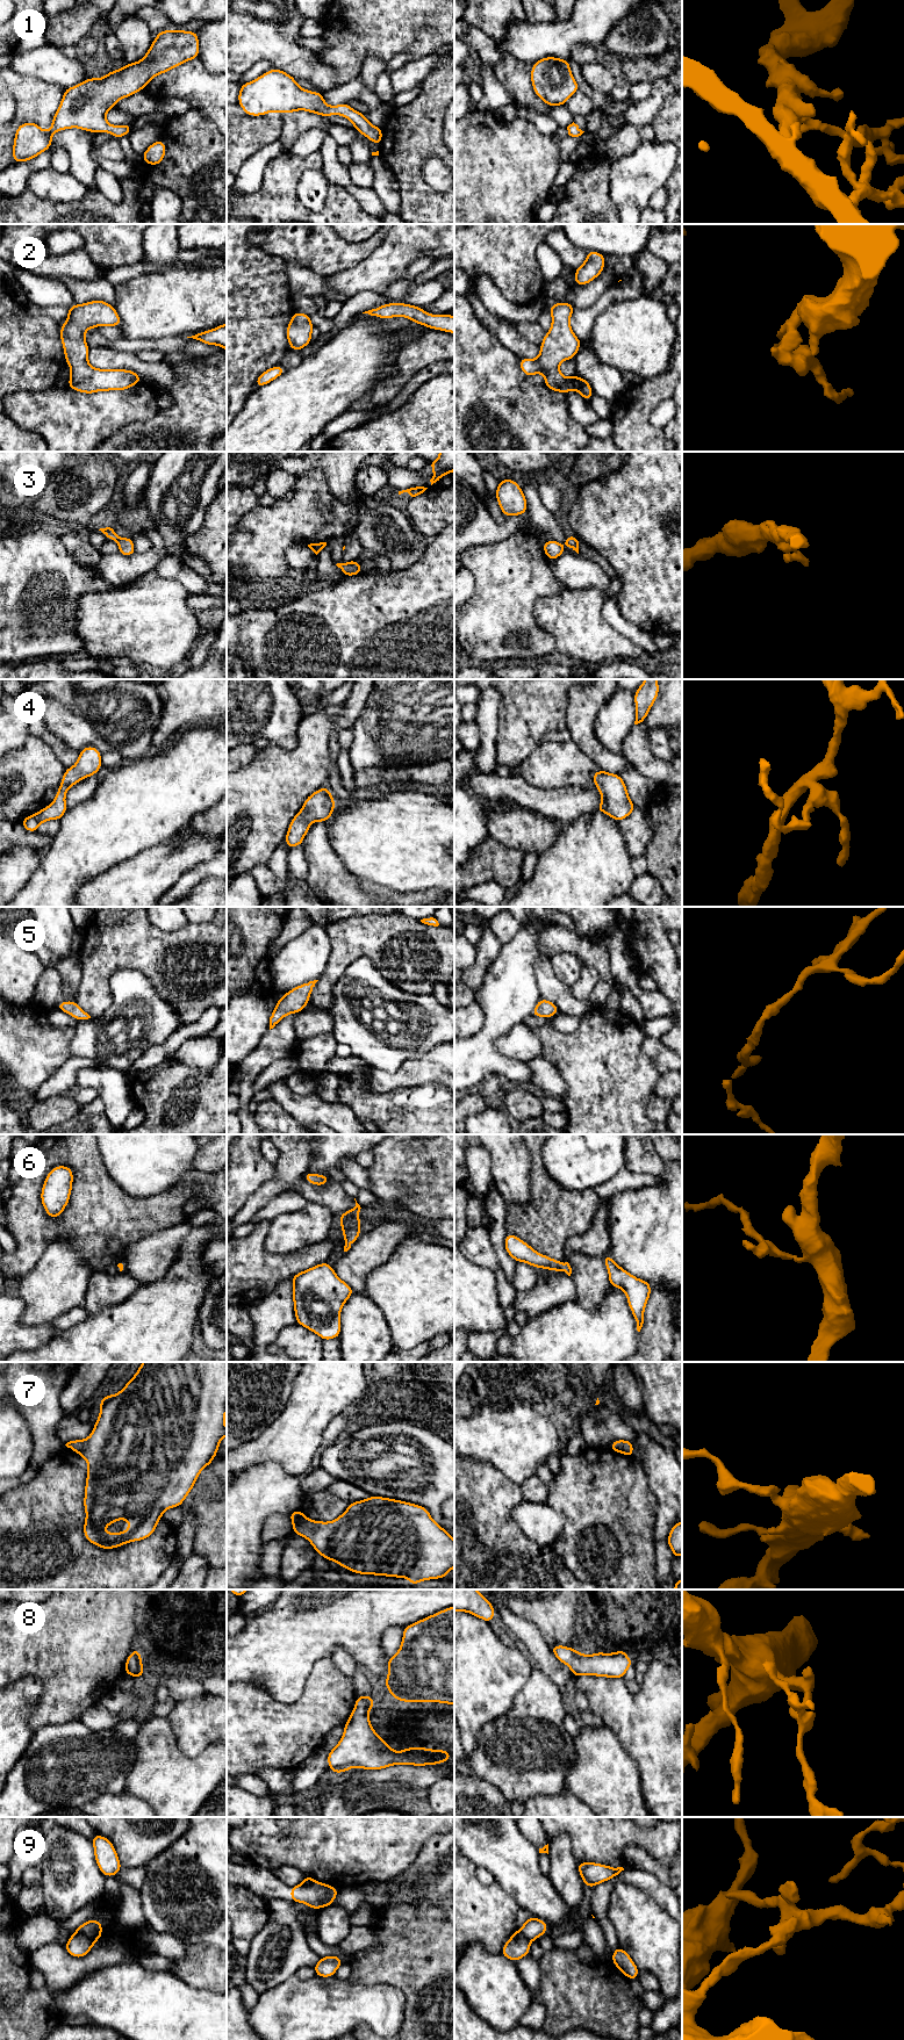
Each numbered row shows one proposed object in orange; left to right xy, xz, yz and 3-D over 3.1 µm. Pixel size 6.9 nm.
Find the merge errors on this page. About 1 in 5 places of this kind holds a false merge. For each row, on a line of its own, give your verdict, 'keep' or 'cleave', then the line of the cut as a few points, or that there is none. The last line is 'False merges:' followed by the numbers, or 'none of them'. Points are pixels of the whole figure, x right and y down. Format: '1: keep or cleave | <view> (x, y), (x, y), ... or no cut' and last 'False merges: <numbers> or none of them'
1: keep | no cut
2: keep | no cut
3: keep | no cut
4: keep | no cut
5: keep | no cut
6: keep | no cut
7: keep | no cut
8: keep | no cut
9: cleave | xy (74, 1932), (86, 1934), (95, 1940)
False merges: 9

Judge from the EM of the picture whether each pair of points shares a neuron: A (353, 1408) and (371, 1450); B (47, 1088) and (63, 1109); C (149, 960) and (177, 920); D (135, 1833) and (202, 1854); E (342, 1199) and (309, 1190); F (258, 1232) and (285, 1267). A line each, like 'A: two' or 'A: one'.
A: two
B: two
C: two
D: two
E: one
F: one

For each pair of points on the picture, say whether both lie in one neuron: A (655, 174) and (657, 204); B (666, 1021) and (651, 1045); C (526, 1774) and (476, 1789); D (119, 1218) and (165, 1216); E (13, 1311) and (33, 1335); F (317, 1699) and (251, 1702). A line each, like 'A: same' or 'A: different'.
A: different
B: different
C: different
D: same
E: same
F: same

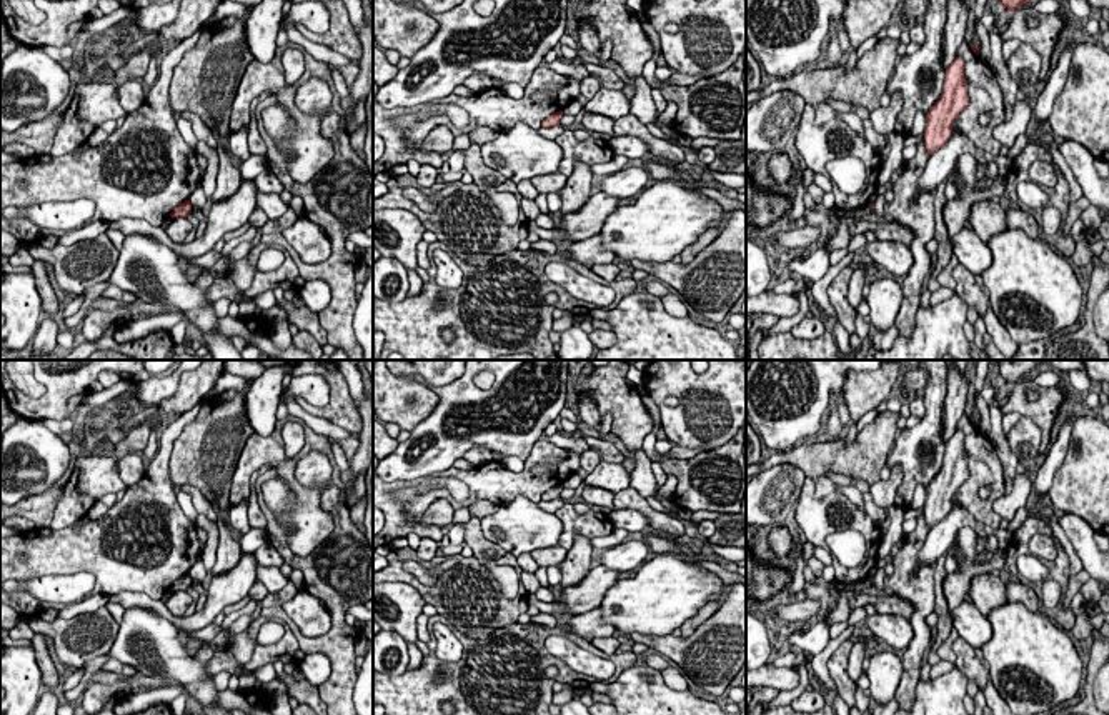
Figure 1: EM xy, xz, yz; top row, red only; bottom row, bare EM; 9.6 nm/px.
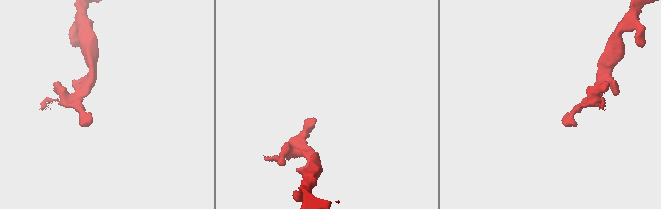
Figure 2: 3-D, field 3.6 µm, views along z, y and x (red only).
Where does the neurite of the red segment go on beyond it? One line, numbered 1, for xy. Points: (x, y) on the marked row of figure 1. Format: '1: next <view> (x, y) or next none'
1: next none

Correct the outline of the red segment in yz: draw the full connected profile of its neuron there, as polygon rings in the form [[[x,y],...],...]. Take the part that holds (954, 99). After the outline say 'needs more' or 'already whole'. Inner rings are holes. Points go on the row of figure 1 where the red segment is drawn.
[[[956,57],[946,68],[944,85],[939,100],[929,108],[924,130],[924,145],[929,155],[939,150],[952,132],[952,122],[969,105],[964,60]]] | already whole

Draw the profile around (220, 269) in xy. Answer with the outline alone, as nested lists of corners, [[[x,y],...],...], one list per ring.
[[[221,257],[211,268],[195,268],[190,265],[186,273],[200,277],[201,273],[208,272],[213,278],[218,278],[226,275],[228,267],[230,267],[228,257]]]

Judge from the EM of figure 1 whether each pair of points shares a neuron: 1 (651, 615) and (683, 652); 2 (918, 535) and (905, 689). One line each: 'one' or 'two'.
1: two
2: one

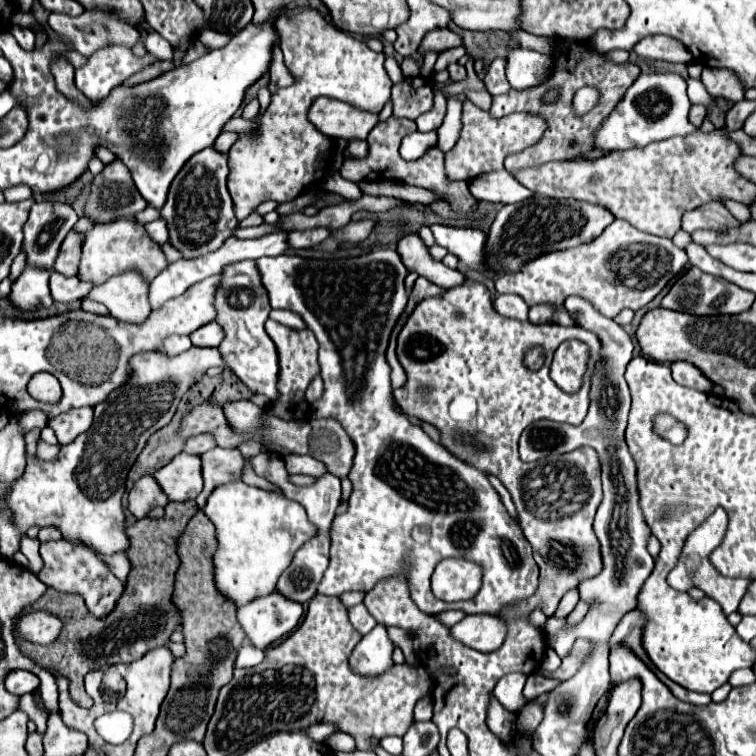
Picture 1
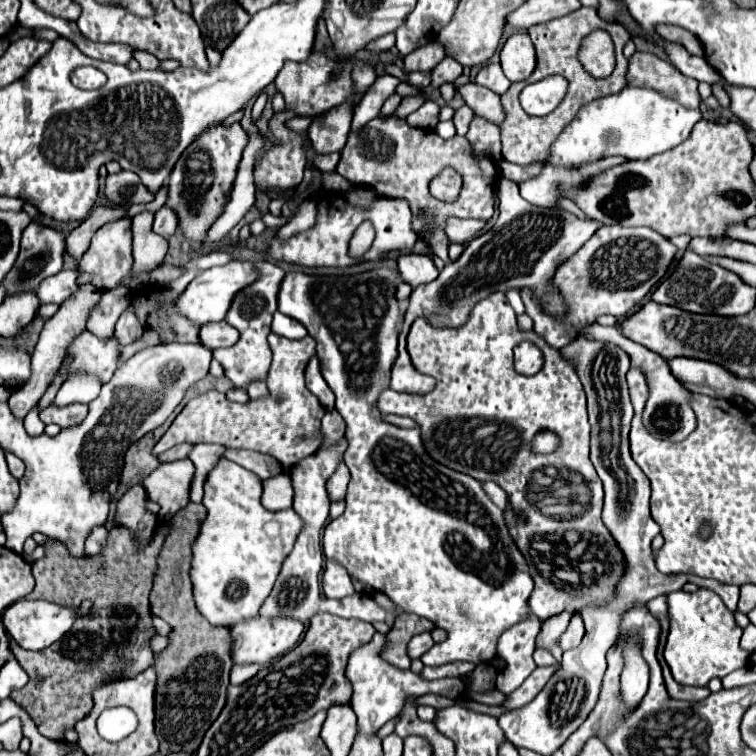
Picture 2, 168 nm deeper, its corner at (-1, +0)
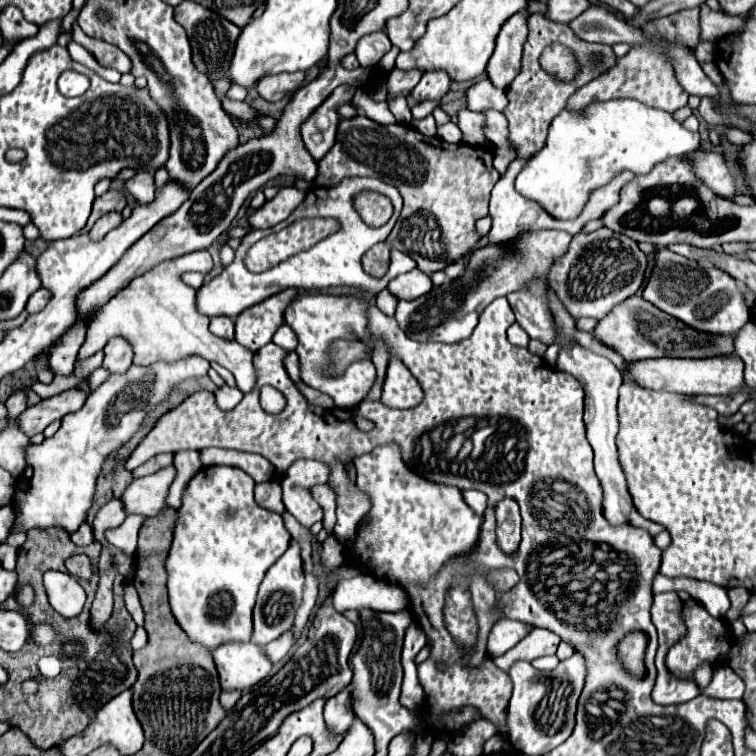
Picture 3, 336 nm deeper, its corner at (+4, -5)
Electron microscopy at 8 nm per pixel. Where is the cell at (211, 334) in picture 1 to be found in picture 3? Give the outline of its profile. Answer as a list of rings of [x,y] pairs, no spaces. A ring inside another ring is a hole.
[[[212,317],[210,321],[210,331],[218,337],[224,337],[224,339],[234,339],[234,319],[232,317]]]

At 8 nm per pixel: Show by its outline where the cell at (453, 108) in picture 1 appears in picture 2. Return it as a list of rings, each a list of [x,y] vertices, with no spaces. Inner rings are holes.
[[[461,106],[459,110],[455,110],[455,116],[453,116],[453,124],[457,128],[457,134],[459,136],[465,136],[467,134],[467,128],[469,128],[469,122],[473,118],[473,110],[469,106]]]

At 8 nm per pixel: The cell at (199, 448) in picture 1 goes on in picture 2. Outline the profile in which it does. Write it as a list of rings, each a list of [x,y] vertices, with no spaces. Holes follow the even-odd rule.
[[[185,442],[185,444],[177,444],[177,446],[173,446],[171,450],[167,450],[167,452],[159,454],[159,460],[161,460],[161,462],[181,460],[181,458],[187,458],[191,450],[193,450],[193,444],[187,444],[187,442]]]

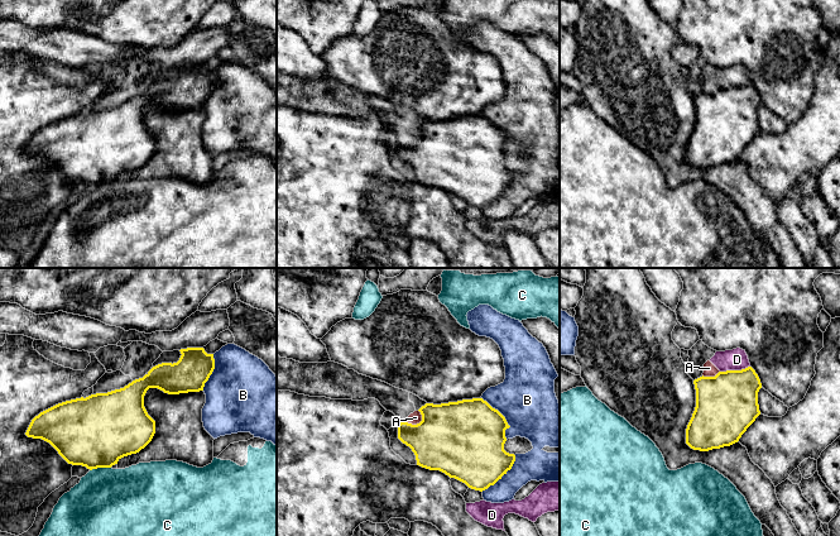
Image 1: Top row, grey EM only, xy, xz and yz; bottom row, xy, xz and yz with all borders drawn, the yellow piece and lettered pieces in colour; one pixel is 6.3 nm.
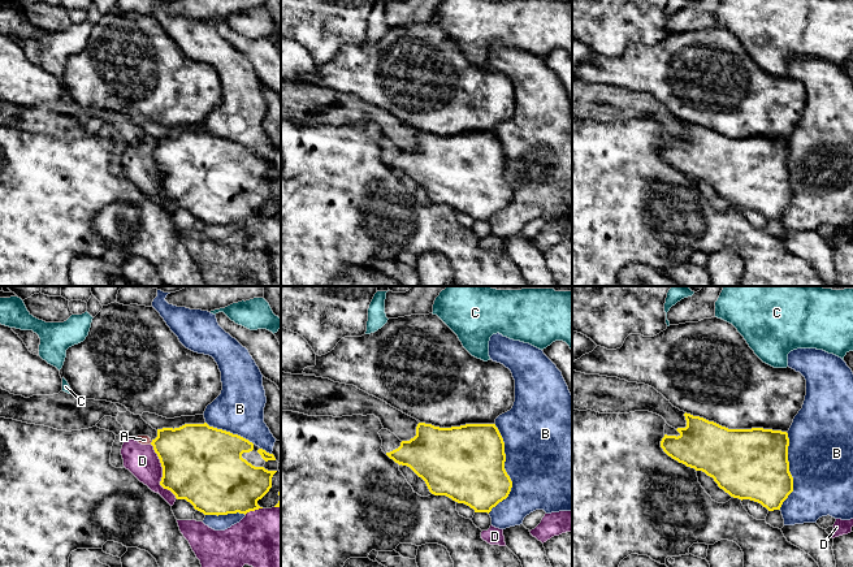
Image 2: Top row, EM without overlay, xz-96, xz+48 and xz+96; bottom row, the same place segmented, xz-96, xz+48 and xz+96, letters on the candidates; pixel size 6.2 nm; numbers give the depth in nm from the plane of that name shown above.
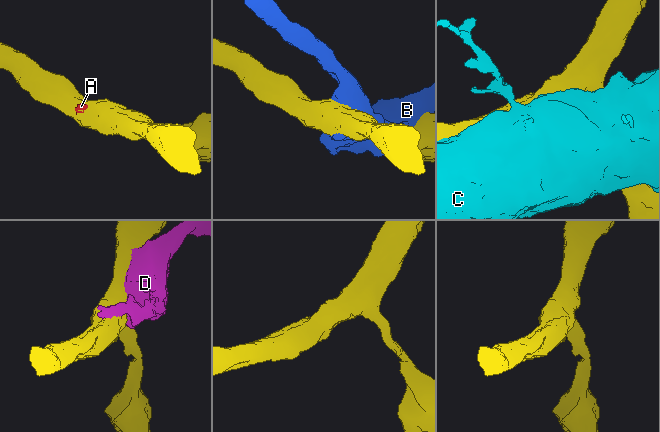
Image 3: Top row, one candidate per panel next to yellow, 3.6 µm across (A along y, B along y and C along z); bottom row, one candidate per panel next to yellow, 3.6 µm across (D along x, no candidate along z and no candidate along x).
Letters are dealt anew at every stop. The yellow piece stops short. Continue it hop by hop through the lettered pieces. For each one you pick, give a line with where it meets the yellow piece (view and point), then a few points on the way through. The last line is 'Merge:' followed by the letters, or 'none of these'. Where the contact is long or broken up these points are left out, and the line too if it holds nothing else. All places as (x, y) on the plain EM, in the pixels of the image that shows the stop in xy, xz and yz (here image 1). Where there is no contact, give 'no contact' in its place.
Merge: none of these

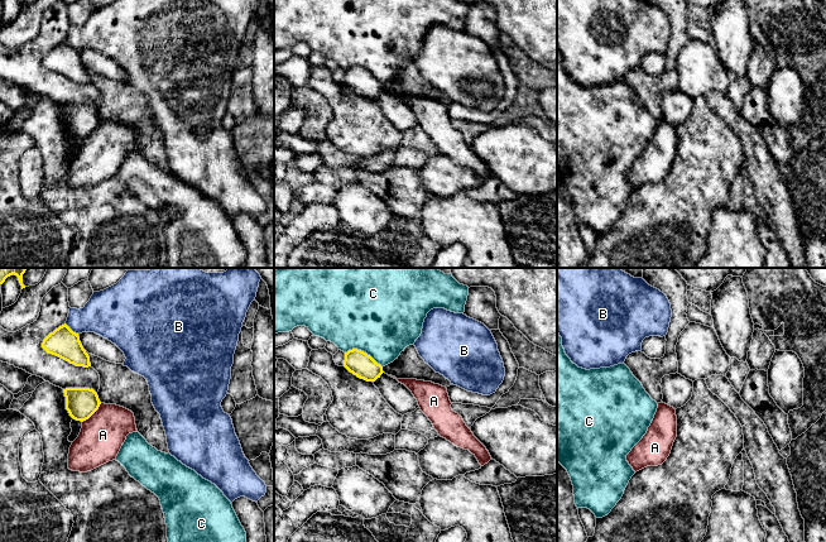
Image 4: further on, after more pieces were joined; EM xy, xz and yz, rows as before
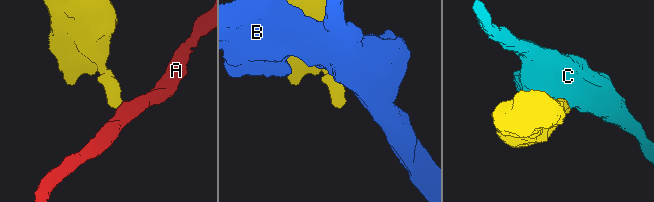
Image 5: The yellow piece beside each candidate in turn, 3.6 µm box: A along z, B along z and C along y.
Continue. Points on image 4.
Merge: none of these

_HOW TO COMPLETE THIS TASK_
Please repeat the entries exactly. Do not include the pictures.

_YOUR RESPONSE_
Each numbered row shows one proposed object in orange; left to right xy, xz, yz and 3-D over 3.1 µm. Pixel size 6.9 nm.
Find the merge errors on this page. About 1 in 5 places of this kind holds a false merge. For each row, on a line of its own, give your verdict, 'keep' or 'cleave', then the line of the cut as a few points, or that there is none. The last line is 'False merges:' followed by the numbers, or 'none of them'. Points are pixels of the whole figure, x right and y down. Format: '1: keep or cleave | <view> (x, y), (x, y), ... or no cut' and last 'False merges: <numbers> or none of them'
1: keep | no cut
2: keep | no cut
3: keep | no cut
4: keep | no cut
5: keep | no cut
6: keep | no cut
7: keep | no cut
8: keep | no cut
9: cleave | xy (74, 1932), (86, 1934), (95, 1940)
False merges: 9

Judge from the EM of the picture whether each pair of points shares a neuron: A (353, 1408) and (371, 1450); B (47, 1088) and (63, 1109); C (149, 960) and (177, 920); D (135, 1833) and (202, 1854); E (342, 1199) and (309, 1190); F (258, 1232) and (285, 1267). A line each, like 'A: two' or 'A: one'.
A: two
B: two
C: two
D: two
E: one
F: one

For each pair of points on the picture, say whether both lie in one neuron: A (655, 174) and (657, 204); B (666, 1021) and (651, 1045); C (526, 1774) and (476, 1789); D (119, 1218) and (165, 1216); E (13, 1311) and (33, 1335); F (317, 1699) and (251, 1702). A line each, like 'A: same' or 'A: different'.
A: different
B: different
C: different
D: same
E: same
F: same

Figure 1: EM xy, xz, yz; top row, red only; bottom row, bare EM; 9.6 nm/px.
Figure 2: 3-D, field 3.6 µm, views along z, y and x (red only).
Where does the neurite of the red segment go on beyond it? One line, numbered 1, for xy. Points: (x, y) on the marked row of figure 1. Format: '1: next <view> (x, y) or next none'
1: next none

Correct the outline of the red segment in yz: draw the full connected profile of its neuron there, as polygon rings in the form [[[x,y],...],...]. Take the part that holds (954, 99). After the outline say 'needs more' or 'already whole'. Inner rings are holes. Points go on the row of figure 1 where the red segment is drawn.
[[[956,57],[946,68],[944,85],[939,100],[929,108],[924,130],[924,145],[929,155],[939,150],[952,132],[952,122],[969,105],[964,60]]] | already whole

Draw the profile around (220, 269) in xy. Answer with the outline alone, as nested lists of corners, [[[x,y],...],...], one list per ring.
[[[221,257],[211,268],[195,268],[190,265],[186,273],[200,277],[201,273],[208,272],[213,278],[218,278],[226,275],[228,267],[230,267],[228,257]]]

Judge from the EM of figure 1 whether each pair of points shares a neuron: 1 (651, 615) and (683, 652); 2 (918, 535) and (905, 689). One line each: 'one' or 'two'.
1: two
2: one

Picture 1
Picture 2, 168 nm deeper, its corner at (-1, +0)
Picture 3, 336 nm deeper, its corner at (+4, -5)
Electron microscopy at 8 nm per pixel. Where is the cell at (211, 334) in picture 1 to be found in picture 3? Give the outline of its profile. Answer as a list of rings of [x,y] pairs, no spaces. A ring inside another ring is a hole.
[[[212,317],[210,321],[210,331],[218,337],[224,337],[224,339],[234,339],[234,319],[232,317]]]

At 8 nm per pixel: Show by its outline where the cell at (453, 108) in picture 1 appears in picture 2. Return it as a list of rings, each a list of [x,y] vertices, with no spaces. Inner rings are holes.
[[[461,106],[459,110],[455,110],[455,116],[453,116],[453,124],[457,128],[457,134],[459,136],[465,136],[467,134],[467,128],[469,128],[469,122],[473,118],[473,110],[469,106]]]

At 8 nm per pixel: The cell at (199, 448) in picture 1 goes on in picture 2. Outline the profile in which it does. Write it as a list of rings, each a list of [x,y] vertices, with no spaces. Holes follow the even-odd rule.
[[[185,442],[185,444],[177,444],[177,446],[173,446],[171,450],[167,450],[167,452],[159,454],[159,460],[161,460],[161,462],[181,460],[181,458],[187,458],[191,450],[193,450],[193,444],[187,444],[187,442]]]

Image 1: Top row, grey EM only, xy, xz and yz; bottom row, xy, xz and yz with all borders drawn, the yellow piece and lettered pieces in colour; one pixel is 6.3 nm.
Image 2: Top row, EM without overlay, xz-96, xz+48 and xz+96; bottom row, the same place segmented, xz-96, xz+48 and xz+96, letters on the candidates; pixel size 6.2 nm; numbers give the depth in nm from the plane of that name shown above.
Image 3: Top row, one candidate per panel next to yellow, 3.6 µm across (A along y, B along y and C along z); bottom row, one candidate per panel next to yellow, 3.6 µm across (D along x, no candidate along z and no candidate along x).
Letters are dealt anew at every stop. The yellow piece stops short. Continue it hop by hop through the lettered pieces. For each one you pick, give a line with where it meets the yellow piece (view and point), then a few points on the way through. The last line is 'Merge:' followed by the letters, or 'none of these'. Where the contact is long or broken up these points are left out, and the line too if it holds nothing else. All places as (x, y) on the plain EM, in the pixels of the image that shows the stop in xy, xz and yz (here image 1). Where there is no contact, give 'no contact' in its place.
Merge: none of these

Image 4: further on, after more pieces were joined; EM xy, xz and yz, rows as before
Image 5: The yellow piece beside each candidate in turn, 3.6 µm box: A along z, B along z and C along y.
Continue. Points on image 4.
Merge: none of these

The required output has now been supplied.